La pretesa insussistenza del fumus del reato di cui all'art. 5 lettera b, della legge 283/62, in quanto le vasche in cemento non vetrificate non sarebbero contrarie alla legge e non comporterebbero affatto una alterazione del processo di vinificazione, non esclude la configurabilità della contravvenzione in quanto non è necessario che il cattivo stato di conservazione si riferisca alle caratteristiche intrinseche di dette sostanze, ma è sufficiente che esso concerna le modalità estrinseche con cui si realizza, le quali devono uniformarsi alle prescrizioni normative, se sussistenti, o a norme di comune esperienza. È stato, poi, congruamente motivato che "trattandosi di procedimento cautelare, il giudice deve fare riferimento all'esistenza del fumus, essendo compito del giudice del dibattimento accertare se effettivamente la conservazione del mosto in vasche di cemento non vetrificate sia inidonea ad una buona conservazione del mosto.

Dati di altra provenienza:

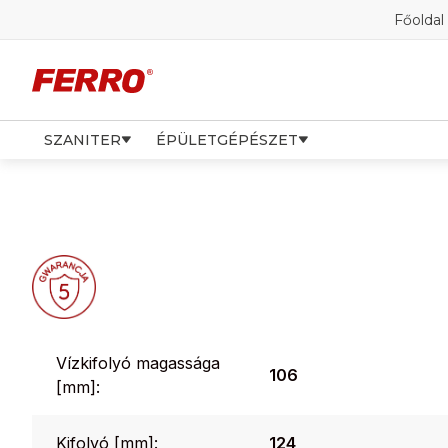
Főoldal
SZANITER
ÉPÜLETGÉPÉSZET
Vízkifolyó magassága
106
[mm]:
Kifolyó [mm]:
124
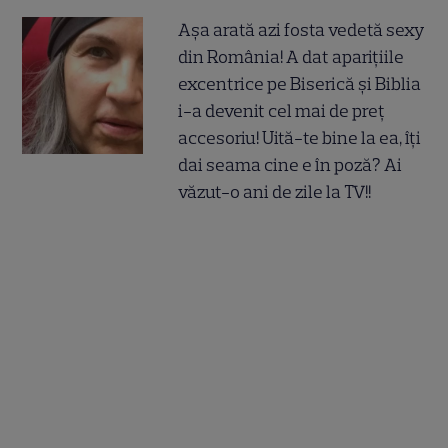
Așa arată azi fosta vedetă sexy
din România! A dat aparițiile
excentrice pe Biserică și Biblia
i-a devenit cel mai de preț
accesoriu! Uită-te bine la ea, îți
dai seama cine e în poză? Ai
văzut-o ani de zile la TV!!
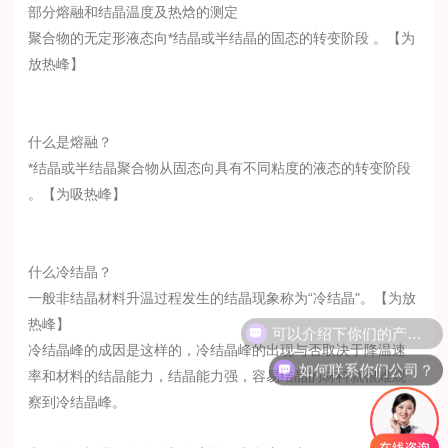
部分熔融和结晶温度及热焓的测定
聚合物的无定形液态向*结晶或半结晶的固态的转变阶段 。【为
放热峰】
什么是熔融？
*结晶或半结晶聚合物从固态向具有不同粘度的液态的转变阶段
。【为吸热峰】
什么冷结晶？
一般非结晶材料升温过程发生的结晶现象称为“冷结晶"。【为放
可以介绍下你们的产品么？
热峰】
冷结晶峰的成因是这样的，冷结晶峰的出现与否取决于降温速
如何联系你们公司？
率和材料的结晶能力，结晶能力强，容易结晶的材料就很难观
察到冷结晶峰。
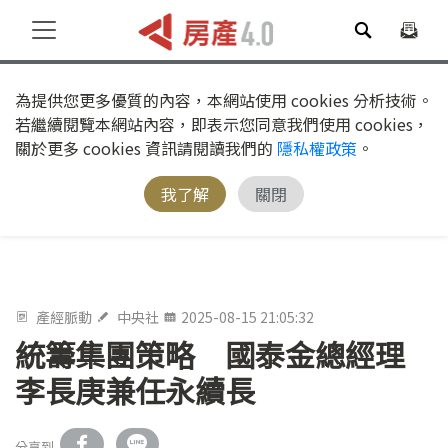
為提供您更多優質的內容，本網站使用 cookies 分析技術。
若繼續閱覽本網站內容，即表示您同意我們使用 cookies，
關於更多 cookies 資訊請閱讀我們的
隱私權政策
。
我了解
關閉
產經脈動
中央社
2025-08-15 21:05:32
統籌集團策略 國泰金總經理
李長庚兼任永續長
分享到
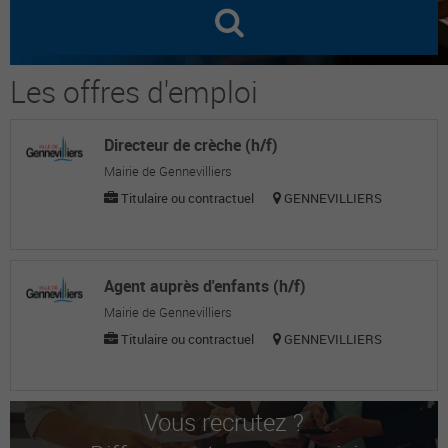
Les offres d'emploi
Directeur de crèche (h/f)
Mairie de Gennevilliers
Titulaire ou contractuel
GENNEVILLIERS
Agent auprès d'enfants (h/f)
Mairie de Gennevilliers
Titulaire ou contractuel
GENNEVILLIERS
Vous recrutez ?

Nel caso in esame, tale valutazione è stata compiuta dalla Dott.ssa Palma Maria Assunta e dall'Isp. Emilio Petrosino, rispettivamente dirigente ed Ispettore del Servizio di Igiene Pubblica dell'ASL BR 1, i quali hanno concluso che la conservazione del mosto in vasche non vetrificate costituisce grave pregiudizio per la genuinità del prodotto ivi stoccato, e che "tale valutazione da parte di un organo tecnico qualificato, finalizzato alla tutela della salute dei cittadini, appare sufficiente per rendere sussistente il fumus del reato contestato, mentre la valutazione del perito di parte si basa su mere ipotesi non assistite da alcun riscontro concreto".
P.Q.M.
la Corte Suprema di Cassazione rigetta il ricorso e condanna il ricorrente al pagamento delle spese del procedimento. Così deciso in Roma, il 21 aprile 2004.